As most Google Tech Talks, this is way above my virtual tea cup - which prefers to just travel and be amazed - but even grasping not the complete 50% this is interesting. For virtual worlds to have a future, we will definitely need well-build ‘cities’ - or urban areas - most probably even ones that resemble their First Life bothers and sisters very close. The problems pointed out in this video, the ‘Content Challenge’ is definitely true for Second Life:
Architectural content like cities, buildings and interiors is extremely important - but also very complex.
No tools available for efficient creation of detailed architectural 3D models.
The solution to this presented here is ‘shape grammar’ which leads to automatic content creation. They call this procedural modeling. Very, very, very much simplified, this means, that once you have your ’shape grammar’ in place, you give the computer a map and it figures out which buildings to build, where to put roads, what the buildings should look like, … which gives a very uniform results. Of course, did I mention this is very much simplified? ;)

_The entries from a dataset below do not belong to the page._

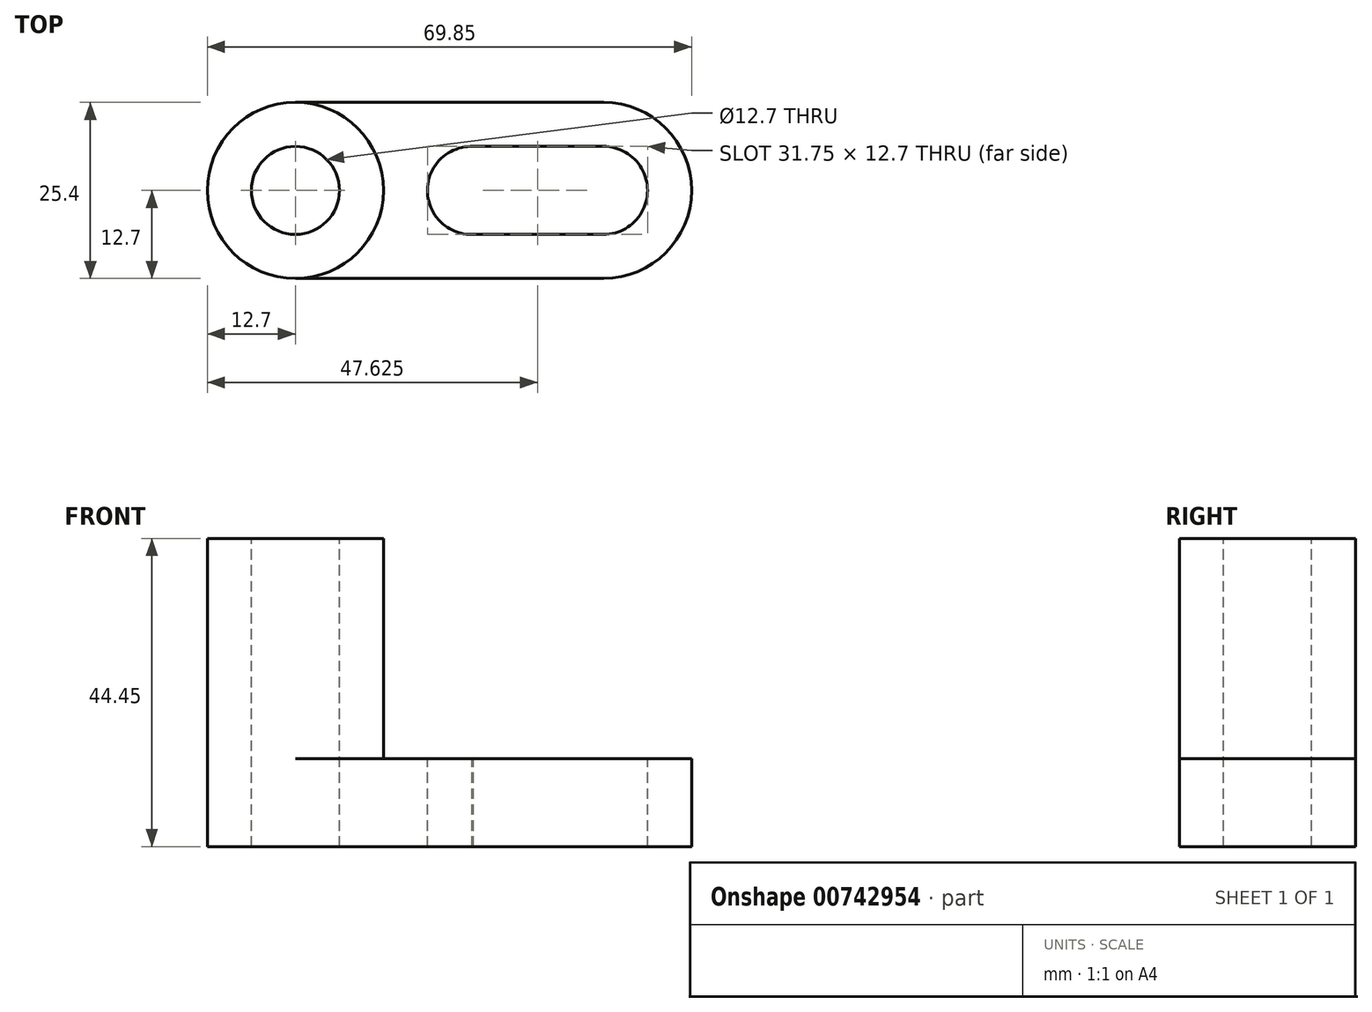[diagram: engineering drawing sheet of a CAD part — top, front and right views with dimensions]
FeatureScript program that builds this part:
annotation { "Feature Type Name" : "Feature", "Feature Type Description" : "" }
export const myFeature = defineFeature(function(context is Context, id is Id, definition is map)
    precondition{}
    {
        {
            var Q0;
            Q0=qCreatedBy(makeId("Front.planeOp"),FACE);
            var sketch = newSketch(context, id + "F0", { "sketchPlane" : qUnion([Q0])});
            skLineSegment(sketch, "E0.bottom", {"start": v(0, 0) * mm, "end": v(69.85, 0) * mm});
            skLineSegment(sketch, "E0.top", {"start": v(0, 44.45) * mm, "end": v(69.85, 44.45) * mm});
            skLineSegment(sketch, "E0.left", {"start": v(0, 0) * mm, "end": v(0, 44.45) * mm});
            skLineSegment(sketch, "E0.right", {"start": v(69.85, 0) * mm, "end": v(69.85, 44.45) * mm});
            skSolve(sketch);
        }
        {
            var Q0;
            Q0 = qSketchRegion(id + "F0", true);
            extrude(context, id + "F1", {"entities" : qUnion([Q0]), "depth" : 25.4 * mm, "offsetDistance" : 25.4 * mm});
        }
        {
            var Q0;
            Q0=makeQuery(id+"F1.opExtrude","CAP_FACE",FACE,{"disambiguationData":[OSD([sQuery(id+"F0.wireOp",EDGE,"E0.bottom"),sQuery(id+"F0.wireOp",EDGE,"E0.top"),sQuery(id+"F0.wireOp",EDGE,"E0.left"),sQuery(id+"F0.wireOp",EDGE,"E0.right")])],"isStart":false});
            var sketch = newSketch(context, id + "F2", { "sketchPlane" : qUnion([Q0])});
            skLineSegment(sketch, "E1.bottom", {"start": v(69.85, 44.45) * mm, "end": v(25.4, 44.45) * mm});
            skLineSegment(sketch, "E1.top", {"start": v(69.85, 12.7) * mm, "end": v(25.4, 12.7) * mm});
            skLineSegment(sketch, "E1.left", {"start": v(69.85, 44.45) * mm, "end": v(69.85, 12.7) * mm});
            skLineSegment(sketch, "E1.right", {"start": v(25.4, 44.45) * mm, "end": v(25.4, 12.7) * mm});
            skSolve(sketch);
        }
        {
            var Q0;
            Q0 = qSketchRegion(id + "F2", true);
            extrude(context, id + "F3", {"entities" : qUnion([Q0]), "operationType" : NewBodyOperationType.REMOVE, "oppositeDirection" : true, "depth" : 25.4 * mm, "offsetDistance" : 25.4 * mm});
        }
        {
            var Q0;
            Q0=makeQuery(id+"F1.opExtrude","SWEPT_FACE",FACE,{"disambiguationData":[OSD([sQuery(id+"F0.wireOp",EDGE,"E0.top")])]});
            var sketch = newSketch(context, id + "F4", { "sketchPlane" : qUnion([Q0])});
            skArc(sketch, "E2", {"start": v(12.7, 0) * mm, "mid": v(3.72, -3.72) * mm, "end": v(0, -12.7) * mm});
            skLineSegment(sketch, "E3", {"start": v(12.7, 0) * mm, "end": v(0, 0) * mm});
            skLineSegment(sketch, "E4", {"start": v(0, 0) * mm, "end": v(0, -12.7) * mm});
            skSolve(sketch);
        }
        {
            var Q0;
            Q0 = qSketchRegion(id + "F4", true);
            extrude(context, id + "F5", {"entities" : qUnion([Q0]), "operationType" : NewBodyOperationType.REMOVE, "oppositeDirection" : true, "depth" : 50.8 * mm, "offsetDistance" : 25.4 * mm});
        }
        {
            var Q0;
            Q0=makeQuery(id+"F1.opExtrude","SWEPT_FACE",FACE,{"disambiguationData":[OSD([sQuery(id+"F0.wireOp",EDGE,"E0.top")])]});
            var sketch = newSketch(context, id + "F6", { "sketchPlane" : qUnion([Q0])});
            skArc(sketch, "E5", {"start": v(0, -12.7) * mm, "mid": v(3.72, -21.68) * mm, "end": v(12.7, -25.4) * mm});
            skLineSegment(sketch, "E6", {"start": v(12.7, -25.4) * mm, "end": v(0, -25.4) * mm});
            skLineSegment(sketch, "E7", {"start": v(0, -25.4) * mm, "end": v(0, -12.7) * mm});
            skSolve(sketch);
        }
        {
            var Q0;
            Q0 = qSketchRegion(id + "F6", true);
            extrude(context, id + "F7", {"entities" : qUnion([Q0]), "operationType" : NewBodyOperationType.REMOVE, "oppositeDirection" : true, "depth" : 50.8 * mm, "offsetDistance" : 25.4 * mm});
        }
        {
            var Q0;
            Q0=makeQuery(id+"F1.opExtrude","SWEPT_FACE",FACE,{"disambiguationData":[OSD([sQuery(id+"F0.wireOp",EDGE,"E0.top")])]});
            var sketch = newSketch(context, id + "F8", { "sketchPlane" : qUnion([Q0])});
            skArc(sketch, "E8", {"start": v(12.7, -25.4) * mm, "mid": v(21.68, -21.68) * mm, "end": v(25.4, -12.7) * mm});
            skLineSegment(sketch, "E9", {"start": v(12.7, -25.4) * mm, "end": v(25.4, -25.4) * mm});
            skLineSegment(sketch, "E10", {"start": v(25.4, -25.4) * mm, "end": v(25.4, -12.7) * mm});
            skSolve(sketch);
        }
        {
            var Q0;
            Q0 = qSketchRegion(id + "F8", true);
            extrude(context, id + "F9", {"entities" : qUnion([Q0]), "operationType" : NewBodyOperationType.REMOVE, "oppositeDirection" : true, "depth" : 31.75 * mm, "offsetDistance" : 25.4 * mm});
        }
        {
            var Q0;
            Q0=makeQuery(id+"F1.opExtrude","SWEPT_FACE",FACE,{"disambiguationData":[OSD([sQuery(id+"F0.wireOp",EDGE,"E0.top")])]});
            var sketch = newSketch(context, id + "F10", { "sketchPlane" : qUnion([Q0])});
            skArc(sketch, "E11", {"start": v(25.4, -12.7) * mm, "mid": v(21.68, -3.72) * mm, "end": v(12.7, 0) * mm});
            skLineSegment(sketch, "E12", {"start": v(12.7, 0) * mm, "end": v(25.4, 0) * mm});
            skLineSegment(sketch, "E13", {"start": v(25.4, 0) * mm, "end": v(25.4, -12.7) * mm});
            skSolve(sketch);
        }
        {
            var Q0;
            Q0 = qSketchRegion(id + "F10", true);
            extrude(context, id + "F11", {"entities" : qUnion([Q0]), "operationType" : NewBodyOperationType.REMOVE, "oppositeDirection" : true, "depth" : 31.75 * mm, "offsetDistance" : 25.4 * mm});
        }
        {
            var Q0;
            Q0=makeQuery(id+"F11.boolean.opBoolean","MERGE",FACE,{"derivedFrom":[makeQuery(id+"F9.boolean.opBoolean","MERGE",FACE,{"derivedFrom":[makeQuery(id+"F3.boolean.opBoolean","COPY",FACE,{"derivedFrom":makeQuery(id+"F3.opExtrude","SWEPT_FACE",FACE,{"disambiguationData":[OSD([sQuery(id+"F2.wireOp",EDGE,"E1.top")])]})}),makeQuery(id+"F9.opExtrude","CAP_FACE",FACE,{"disambiguationData":[OSD([sQuery(id+"F8.wireOp",EDGE,"E8"),sQuery(id+"F8.wireOp",EDGE,"E9"),sQuery(id+"F8.wireOp",EDGE,"E10")])],"isStart":false})]}),makeQuery(id+"F11.opExtrude","CAP_FACE",FACE,{"disambiguationData":[OSD([sQuery(id+"F10.wireOp",EDGE,"E11"),sQuery(id+"F10.wireOp",EDGE,"E12"),sQuery(id+"F10.wireOp",EDGE,"E13")])],"isStart":false})]});
            var sketch = newSketch(context, id + "F12", { "sketchPlane" : qUnion([Q0])});
            skCircle(sketch, "E14", {"center": v(57.15, -12.7) * mm, "radius": 6.35 * mm});
            skCircle(sketch, "E15", {"center": v(38.1, -12.7) * mm, "radius": 6.35 * mm});
            skLineSegment(sketch, "E16", {"start": v(37.98, -19.05) * mm, "end": v(57.15, -19.05) * mm});
            skLineSegment(sketch, "E17", {"start": v(37.81, -6.36) * mm, "end": v(57.15, -6.35) * mm});
            skSolve(sketch);
        }
        {
            var Q0;
            Q0 = qSketchRegion(id + "F12", true);
            extrude(context, id + "F13", {"entities" : qUnion([Q0]), "operationType" : NewBodyOperationType.REMOVE, "oppositeDirection" : true, "depth" : 25.4 * mm, "offsetDistance" : 25.4 * mm});
        }
        {
            var Q0;
            Q0=makeQuery(id+"F1.opExtrude","SWEPT_FACE",FACE,{"disambiguationData":[OSD([sQuery(id+"F0.wireOp",EDGE,"E0.top")])]});
            var sketch = newSketch(context, id + "F14", { "sketchPlane" : qUnion([Q0])});
            skCircle(sketch, "E18", {"center": v(12.7, -12.7) * mm, "radius": 6.35 * mm});
            skSolve(sketch);
        }
        {
            var Q0;
            Q0 = qSketchRegion(id + "F14", true);
            extrude(context, id + "F15", {"entities" : qUnion([Q0]), "operationType" : NewBodyOperationType.REMOVE, "oppositeDirection" : true, "depth" : 50.8 * mm, "offsetDistance" : 25.4 * mm});
        }
        {
            var Q0;
            Q0=makeQuery(id+"F11.boolean.opBoolean","MERGE",FACE,{"derivedFrom":[makeQuery(id+"F9.boolean.opBoolean","MERGE",FACE,{"derivedFrom":[makeQuery(id+"F3.boolean.opBoolean","COPY",FACE,{"derivedFrom":makeQuery(id+"F3.opExtrude","SWEPT_FACE",FACE,{"disambiguationData":[OSD([sQuery(id+"F2.wireOp",EDGE,"E1.top")])]})}),makeQuery(id+"F9.opExtrude","CAP_FACE",FACE,{"disambiguationData":[OSD([sQuery(id+"F8.wireOp",EDGE,"E8"),sQuery(id+"F8.wireOp",EDGE,"E9"),sQuery(id+"F8.wireOp",EDGE,"E10")])],"isStart":false})]}),makeQuery(id+"F11.opExtrude","CAP_FACE",FACE,{"disambiguationData":[OSD([sQuery(id+"F10.wireOp",EDGE,"E11"),sQuery(id+"F10.wireOp",EDGE,"E12"),sQuery(id+"F10.wireOp",EDGE,"E13")])],"isStart":false})]});
            var sketch = newSketch(context, id + "F16", { "sketchPlane" : qUnion([Q0])});
            skArc(sketch, "E19", {"start": v(69.85, -12.7) * mm, "mid": v(66.13, -3.72) * mm, "end": v(57.15, 0) * mm});
            skArc(sketch, "E20", {"start": v(57.15, -25.4) * mm, "mid": v(66.13, -21.68) * mm, "end": v(69.85, -12.7) * mm});
            skLineSegment(sketch, "E21", {"start": v(57.15, 0) * mm, "end": v(69.85, 0) * mm});
            skLineSegment(sketch, "E22", {"start": v(69.85, 0) * mm, "end": v(69.85, -12.7) * mm});
            skLineSegment(sketch, "E23", {"start": v(69.85, -25.4) * mm, "end": v(57.15, -25.4) * mm});
            skLineSegment(sketch, "E24", {"start": v(69.85, -25.4) * mm, "end": v(69.85, -12.7) * mm});
            skSolve(sketch);
        }
        {
            var Q0;
            Q0 = qSketchRegion(id + "F16", true);
            extrude(context, id + "F17", {"entities" : qUnion([Q0]), "operationType" : NewBodyOperationType.REMOVE, "oppositeDirection" : true, "depth" : 25.4 * mm, "offsetDistance" : 25.4 * mm});
        }
    });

You then can fine-tune the resulting city, buy making small are larger changes to it’s ’shape grammar’. For instance, you’ve build a Roman city, but used the wrong time area and inserted Doric columns in stead Ionic ones? Easily corrected by changing the program’s grammar. Again, I must add ‘very much simplified’ to this.
The procedural modeling workflow shortly summarized:
Architectural design idea
Analyse design and it’s parameters.
Create and define:
Create or get elements/textures.
Define city layout /initial shape(s).
Encode design: rule set(s)
Add stochastic behaviour to rules.
Apply rule set(s) and export models.
All this has lead to a commercial program called The CityEngine that does procedural modeling of CG architecture and is set for release May 2008. The use they see for this? Gaming, entertainment, urban planning, archeology, … . I’m sure you can think of some use for this of your own. Impressive, nèh?
Google Talk explenation on ‘Urban Reconstruction and Modeling for Building Virtual Worlds’: Creating digital content for virtual worlds remains a significant challenge, especially for urban environments, which are among the largest and most complex. As display capabilities improve and audience expectations grow, procedural modeling techniques are becoming an increasingly important supplement to traditional modelling software. In this talk, we present grammar-based, image-based and interactive methods for the efficient creation of urban environments. Thus massive architectural models of high visual quality and geometric detail can be produced at low cost. Selected examples demonstrate solutions to previously unsolved modeling problems, especially to consistent mass modeling with volumetric shapes of arbitrary orientation. Furthermore, we show massive urban models with unprecedented level of detail, with the virtual rebuilding of the archaeological site of Pompeii as a case in point.